A Tesla veered off the road Monday on Northern California’s treacherous Devil’s Slide promontory, falling 250 feet off a cliff to the rocks below.
The four occupants of the vehicle — two adults, a 4-year-old girl and a 9-year-old boy — survived.
“This afternoon, San Mateo County Sheriff’s Deputies responded to a vehicle over the side of [Highway 1] south of the Tom Lantos tunnel. … Two adults suffered nonlife-threatening injuries and two children were unharmed,” the sheriff’s office wrote in a Facebook post.
Neither the Tesla’s autopilot system nor weather was believed to be a factor in the crash; there was no guardrail along the stretch of road where the accident occurred.
Witnesses alerted authorities to the crash at about 10:15 a.m., and responding crews set up ropes to lower firefighters down to the scene.

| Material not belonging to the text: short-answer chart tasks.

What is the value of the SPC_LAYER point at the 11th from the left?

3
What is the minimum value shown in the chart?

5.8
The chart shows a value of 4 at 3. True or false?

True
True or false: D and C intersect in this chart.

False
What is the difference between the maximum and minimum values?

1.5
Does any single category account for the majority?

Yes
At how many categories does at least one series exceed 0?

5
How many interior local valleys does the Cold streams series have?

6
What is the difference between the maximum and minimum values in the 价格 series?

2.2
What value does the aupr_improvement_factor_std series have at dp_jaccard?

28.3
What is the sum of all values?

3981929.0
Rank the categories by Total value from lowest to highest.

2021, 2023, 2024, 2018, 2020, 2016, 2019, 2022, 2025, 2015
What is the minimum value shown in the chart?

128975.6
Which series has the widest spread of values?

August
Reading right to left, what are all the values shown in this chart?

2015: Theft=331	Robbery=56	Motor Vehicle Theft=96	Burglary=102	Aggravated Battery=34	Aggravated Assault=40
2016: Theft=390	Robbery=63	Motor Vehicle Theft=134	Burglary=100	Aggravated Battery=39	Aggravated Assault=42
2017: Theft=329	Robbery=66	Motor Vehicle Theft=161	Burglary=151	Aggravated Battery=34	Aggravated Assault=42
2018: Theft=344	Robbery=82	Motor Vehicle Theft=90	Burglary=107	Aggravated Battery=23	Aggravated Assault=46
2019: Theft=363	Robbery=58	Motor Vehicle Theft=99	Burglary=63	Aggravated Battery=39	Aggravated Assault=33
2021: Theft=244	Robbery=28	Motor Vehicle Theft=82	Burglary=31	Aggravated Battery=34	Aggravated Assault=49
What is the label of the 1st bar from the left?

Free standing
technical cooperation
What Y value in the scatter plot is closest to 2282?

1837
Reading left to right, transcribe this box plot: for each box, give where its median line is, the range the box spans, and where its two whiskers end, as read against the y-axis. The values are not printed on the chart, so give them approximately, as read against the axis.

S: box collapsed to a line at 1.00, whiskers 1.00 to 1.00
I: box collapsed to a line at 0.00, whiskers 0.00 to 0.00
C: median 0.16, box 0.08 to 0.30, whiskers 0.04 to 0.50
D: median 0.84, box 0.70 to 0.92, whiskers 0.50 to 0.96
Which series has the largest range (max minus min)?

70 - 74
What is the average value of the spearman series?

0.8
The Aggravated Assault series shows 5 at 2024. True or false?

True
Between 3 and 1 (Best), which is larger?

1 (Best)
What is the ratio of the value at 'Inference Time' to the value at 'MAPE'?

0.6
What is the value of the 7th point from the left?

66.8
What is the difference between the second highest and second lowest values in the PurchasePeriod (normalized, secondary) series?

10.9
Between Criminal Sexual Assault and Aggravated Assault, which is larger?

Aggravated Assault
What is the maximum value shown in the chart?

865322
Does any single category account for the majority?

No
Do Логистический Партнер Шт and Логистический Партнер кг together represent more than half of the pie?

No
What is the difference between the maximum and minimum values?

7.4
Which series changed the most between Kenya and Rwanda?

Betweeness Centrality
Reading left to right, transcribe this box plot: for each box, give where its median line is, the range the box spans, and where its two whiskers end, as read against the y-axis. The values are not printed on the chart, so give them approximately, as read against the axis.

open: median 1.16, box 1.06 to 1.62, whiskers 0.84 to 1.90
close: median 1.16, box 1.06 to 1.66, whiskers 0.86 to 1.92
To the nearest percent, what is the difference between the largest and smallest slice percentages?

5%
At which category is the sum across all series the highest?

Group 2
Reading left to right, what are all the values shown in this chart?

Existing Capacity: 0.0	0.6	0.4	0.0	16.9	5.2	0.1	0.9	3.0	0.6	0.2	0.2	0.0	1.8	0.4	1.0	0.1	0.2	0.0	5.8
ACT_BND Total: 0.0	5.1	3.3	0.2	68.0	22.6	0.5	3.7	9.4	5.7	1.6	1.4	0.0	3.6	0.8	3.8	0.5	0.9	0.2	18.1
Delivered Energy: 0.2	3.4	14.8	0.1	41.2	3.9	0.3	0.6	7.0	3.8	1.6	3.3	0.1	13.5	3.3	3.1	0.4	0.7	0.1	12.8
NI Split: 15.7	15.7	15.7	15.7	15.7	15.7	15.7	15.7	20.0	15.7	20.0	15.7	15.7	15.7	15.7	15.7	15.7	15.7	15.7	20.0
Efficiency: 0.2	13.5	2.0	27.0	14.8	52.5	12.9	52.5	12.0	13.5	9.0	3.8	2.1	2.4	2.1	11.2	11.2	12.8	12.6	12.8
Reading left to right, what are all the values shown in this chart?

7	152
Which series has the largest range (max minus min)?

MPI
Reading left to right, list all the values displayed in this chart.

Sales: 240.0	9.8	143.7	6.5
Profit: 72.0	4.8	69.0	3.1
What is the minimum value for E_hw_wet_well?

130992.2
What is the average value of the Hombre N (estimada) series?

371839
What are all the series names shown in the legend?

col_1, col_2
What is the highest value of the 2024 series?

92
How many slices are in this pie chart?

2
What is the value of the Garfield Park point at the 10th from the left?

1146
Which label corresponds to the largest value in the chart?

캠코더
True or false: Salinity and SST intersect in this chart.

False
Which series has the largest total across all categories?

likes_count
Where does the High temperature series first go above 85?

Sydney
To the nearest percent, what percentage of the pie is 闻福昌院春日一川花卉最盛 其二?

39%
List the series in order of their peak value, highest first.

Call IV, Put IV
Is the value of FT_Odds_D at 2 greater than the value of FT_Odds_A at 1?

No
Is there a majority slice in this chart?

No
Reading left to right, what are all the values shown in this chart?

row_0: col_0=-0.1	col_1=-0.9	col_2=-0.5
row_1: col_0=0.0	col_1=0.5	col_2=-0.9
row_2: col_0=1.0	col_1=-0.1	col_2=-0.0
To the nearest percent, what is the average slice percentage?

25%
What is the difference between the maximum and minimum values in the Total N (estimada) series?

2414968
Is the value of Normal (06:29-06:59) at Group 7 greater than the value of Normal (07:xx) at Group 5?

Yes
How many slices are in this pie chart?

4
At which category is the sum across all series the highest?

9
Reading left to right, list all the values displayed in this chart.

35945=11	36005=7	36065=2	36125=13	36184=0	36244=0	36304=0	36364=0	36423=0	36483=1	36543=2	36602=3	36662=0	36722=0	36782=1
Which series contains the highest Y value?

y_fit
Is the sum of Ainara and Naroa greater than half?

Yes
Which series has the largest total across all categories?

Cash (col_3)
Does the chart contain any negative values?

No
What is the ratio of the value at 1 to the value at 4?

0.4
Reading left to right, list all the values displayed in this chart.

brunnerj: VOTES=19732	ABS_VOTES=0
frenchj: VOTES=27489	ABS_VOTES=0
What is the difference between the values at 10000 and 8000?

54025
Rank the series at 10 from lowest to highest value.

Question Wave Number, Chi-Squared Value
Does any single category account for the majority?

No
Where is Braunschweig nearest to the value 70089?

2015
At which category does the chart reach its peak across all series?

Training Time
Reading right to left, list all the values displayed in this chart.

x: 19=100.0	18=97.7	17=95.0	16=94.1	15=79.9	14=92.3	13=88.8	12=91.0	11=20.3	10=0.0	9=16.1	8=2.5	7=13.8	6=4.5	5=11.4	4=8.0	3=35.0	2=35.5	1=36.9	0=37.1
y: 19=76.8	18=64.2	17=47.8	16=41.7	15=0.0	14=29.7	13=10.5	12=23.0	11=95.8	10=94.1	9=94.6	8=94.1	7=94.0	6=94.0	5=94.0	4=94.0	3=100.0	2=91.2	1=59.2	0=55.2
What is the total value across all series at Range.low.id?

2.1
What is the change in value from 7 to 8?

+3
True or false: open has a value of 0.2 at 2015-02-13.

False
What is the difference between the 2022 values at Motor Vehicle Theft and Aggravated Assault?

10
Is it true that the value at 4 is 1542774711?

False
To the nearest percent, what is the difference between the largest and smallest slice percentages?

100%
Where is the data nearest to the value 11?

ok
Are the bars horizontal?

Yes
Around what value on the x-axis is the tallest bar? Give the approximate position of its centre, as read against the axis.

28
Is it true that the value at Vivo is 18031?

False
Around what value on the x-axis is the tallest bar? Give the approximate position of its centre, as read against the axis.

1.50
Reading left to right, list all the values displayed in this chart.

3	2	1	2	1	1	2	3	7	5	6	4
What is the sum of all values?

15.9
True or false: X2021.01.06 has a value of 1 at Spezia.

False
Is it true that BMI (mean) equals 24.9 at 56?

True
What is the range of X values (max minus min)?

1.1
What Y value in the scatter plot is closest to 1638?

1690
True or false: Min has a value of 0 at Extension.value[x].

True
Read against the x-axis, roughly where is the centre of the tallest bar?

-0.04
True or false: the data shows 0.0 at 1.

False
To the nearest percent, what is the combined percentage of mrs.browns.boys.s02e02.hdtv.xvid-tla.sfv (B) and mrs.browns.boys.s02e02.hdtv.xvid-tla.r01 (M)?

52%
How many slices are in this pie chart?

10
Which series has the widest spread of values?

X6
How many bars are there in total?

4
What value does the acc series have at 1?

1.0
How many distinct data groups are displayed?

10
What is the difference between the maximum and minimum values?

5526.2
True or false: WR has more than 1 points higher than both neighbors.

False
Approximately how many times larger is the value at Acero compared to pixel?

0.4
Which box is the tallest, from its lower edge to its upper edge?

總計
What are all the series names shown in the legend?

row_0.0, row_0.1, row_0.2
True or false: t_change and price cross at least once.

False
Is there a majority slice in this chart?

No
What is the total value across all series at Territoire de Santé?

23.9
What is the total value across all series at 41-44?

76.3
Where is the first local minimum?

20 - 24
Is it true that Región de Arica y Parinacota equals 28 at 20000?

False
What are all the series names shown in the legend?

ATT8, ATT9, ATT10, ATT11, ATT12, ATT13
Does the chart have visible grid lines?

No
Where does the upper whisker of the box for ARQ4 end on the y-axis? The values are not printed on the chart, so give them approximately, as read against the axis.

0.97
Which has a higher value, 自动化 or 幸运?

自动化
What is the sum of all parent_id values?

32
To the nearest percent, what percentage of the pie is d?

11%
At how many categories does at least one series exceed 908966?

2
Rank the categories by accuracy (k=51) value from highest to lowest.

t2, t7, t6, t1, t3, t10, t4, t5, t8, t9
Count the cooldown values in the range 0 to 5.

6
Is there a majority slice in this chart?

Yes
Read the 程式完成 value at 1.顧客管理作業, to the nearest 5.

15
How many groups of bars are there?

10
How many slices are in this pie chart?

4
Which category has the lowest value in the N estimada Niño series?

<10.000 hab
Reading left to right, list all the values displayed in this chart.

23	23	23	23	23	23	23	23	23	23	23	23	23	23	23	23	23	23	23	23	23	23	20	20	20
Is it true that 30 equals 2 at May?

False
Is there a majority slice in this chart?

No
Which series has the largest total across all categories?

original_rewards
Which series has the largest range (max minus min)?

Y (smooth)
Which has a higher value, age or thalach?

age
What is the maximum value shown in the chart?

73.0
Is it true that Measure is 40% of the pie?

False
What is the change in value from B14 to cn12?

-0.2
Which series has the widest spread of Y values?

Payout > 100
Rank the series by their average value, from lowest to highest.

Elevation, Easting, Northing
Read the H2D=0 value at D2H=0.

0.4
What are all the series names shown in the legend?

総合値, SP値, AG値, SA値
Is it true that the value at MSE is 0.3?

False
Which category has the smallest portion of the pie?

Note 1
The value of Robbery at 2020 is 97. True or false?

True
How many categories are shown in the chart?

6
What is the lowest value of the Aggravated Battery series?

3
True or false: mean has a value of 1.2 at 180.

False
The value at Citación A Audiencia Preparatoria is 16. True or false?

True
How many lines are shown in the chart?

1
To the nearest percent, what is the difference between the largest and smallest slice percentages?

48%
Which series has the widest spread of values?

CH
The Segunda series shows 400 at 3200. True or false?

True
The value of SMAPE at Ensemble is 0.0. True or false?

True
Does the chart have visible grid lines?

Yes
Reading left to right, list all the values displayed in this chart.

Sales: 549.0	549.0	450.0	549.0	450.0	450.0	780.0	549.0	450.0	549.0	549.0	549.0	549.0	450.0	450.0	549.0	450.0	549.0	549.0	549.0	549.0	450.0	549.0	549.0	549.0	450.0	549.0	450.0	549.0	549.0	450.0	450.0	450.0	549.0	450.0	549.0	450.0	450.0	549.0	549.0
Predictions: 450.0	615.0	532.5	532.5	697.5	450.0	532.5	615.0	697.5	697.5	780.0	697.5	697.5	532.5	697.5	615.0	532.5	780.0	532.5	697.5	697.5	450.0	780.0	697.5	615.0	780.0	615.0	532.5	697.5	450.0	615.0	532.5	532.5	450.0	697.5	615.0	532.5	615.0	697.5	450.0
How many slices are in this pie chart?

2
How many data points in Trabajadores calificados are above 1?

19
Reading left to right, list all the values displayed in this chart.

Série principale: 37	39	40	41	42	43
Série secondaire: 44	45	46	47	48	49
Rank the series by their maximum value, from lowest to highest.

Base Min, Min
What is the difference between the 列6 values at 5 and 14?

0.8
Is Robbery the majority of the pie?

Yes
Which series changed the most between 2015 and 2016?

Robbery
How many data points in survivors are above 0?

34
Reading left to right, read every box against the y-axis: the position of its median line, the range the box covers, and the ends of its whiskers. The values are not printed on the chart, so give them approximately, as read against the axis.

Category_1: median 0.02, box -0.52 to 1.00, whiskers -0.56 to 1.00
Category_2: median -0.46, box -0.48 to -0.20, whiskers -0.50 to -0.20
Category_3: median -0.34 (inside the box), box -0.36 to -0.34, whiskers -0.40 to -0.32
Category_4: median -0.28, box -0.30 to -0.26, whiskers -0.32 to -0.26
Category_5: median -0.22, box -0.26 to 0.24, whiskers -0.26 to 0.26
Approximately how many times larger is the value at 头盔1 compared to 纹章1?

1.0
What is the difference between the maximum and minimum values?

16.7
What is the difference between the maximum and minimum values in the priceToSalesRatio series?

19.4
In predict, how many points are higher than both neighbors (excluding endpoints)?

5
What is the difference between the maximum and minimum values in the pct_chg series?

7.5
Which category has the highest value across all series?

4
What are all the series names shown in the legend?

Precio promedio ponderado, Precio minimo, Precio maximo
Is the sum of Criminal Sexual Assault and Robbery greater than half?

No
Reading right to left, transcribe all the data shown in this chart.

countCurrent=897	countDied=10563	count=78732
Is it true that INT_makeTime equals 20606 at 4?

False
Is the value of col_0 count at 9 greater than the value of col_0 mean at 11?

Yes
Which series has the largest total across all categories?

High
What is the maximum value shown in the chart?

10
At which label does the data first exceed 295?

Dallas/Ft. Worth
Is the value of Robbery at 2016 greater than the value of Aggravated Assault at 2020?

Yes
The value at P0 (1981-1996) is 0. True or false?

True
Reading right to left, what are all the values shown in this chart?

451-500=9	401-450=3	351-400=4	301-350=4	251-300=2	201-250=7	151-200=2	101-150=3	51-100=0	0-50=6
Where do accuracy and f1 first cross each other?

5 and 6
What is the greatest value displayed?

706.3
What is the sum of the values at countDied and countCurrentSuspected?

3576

“As I’m driving by, I’m like, ’Wow, he’s driving extremely fast to take that exit. You’re not even supposed to be going up that way. And I can see in my rearview mirror this car that just goes over the edge and straight down,” witness Robin Johnson told KNTV, a Bay Area NBC affiliate.
Other firefighters with binoculars noticed movement in the vehicle, letting them know at least one passenger survived.
“Damage to the vehicle would indicate that it hit and then flipped several times. It landed mostly on its wheels. … We were able to notice movement in the front seat through the windshield with binoculars,” Cal Fire San Mateo-Santa Cruz Unit Battalion Chief Brian Pottenger noted in an agency video posted on Twitter.
The doors had been smashed shut, necessitating the use of the “jaws of life” to help the four passengers out of the Tesla. Authorities indicated their survival was unbelievable.
“We go there all the time for cars over the cliff and they never live. This was an absolute miracle,” Mr. Pottenger told The Associated Press.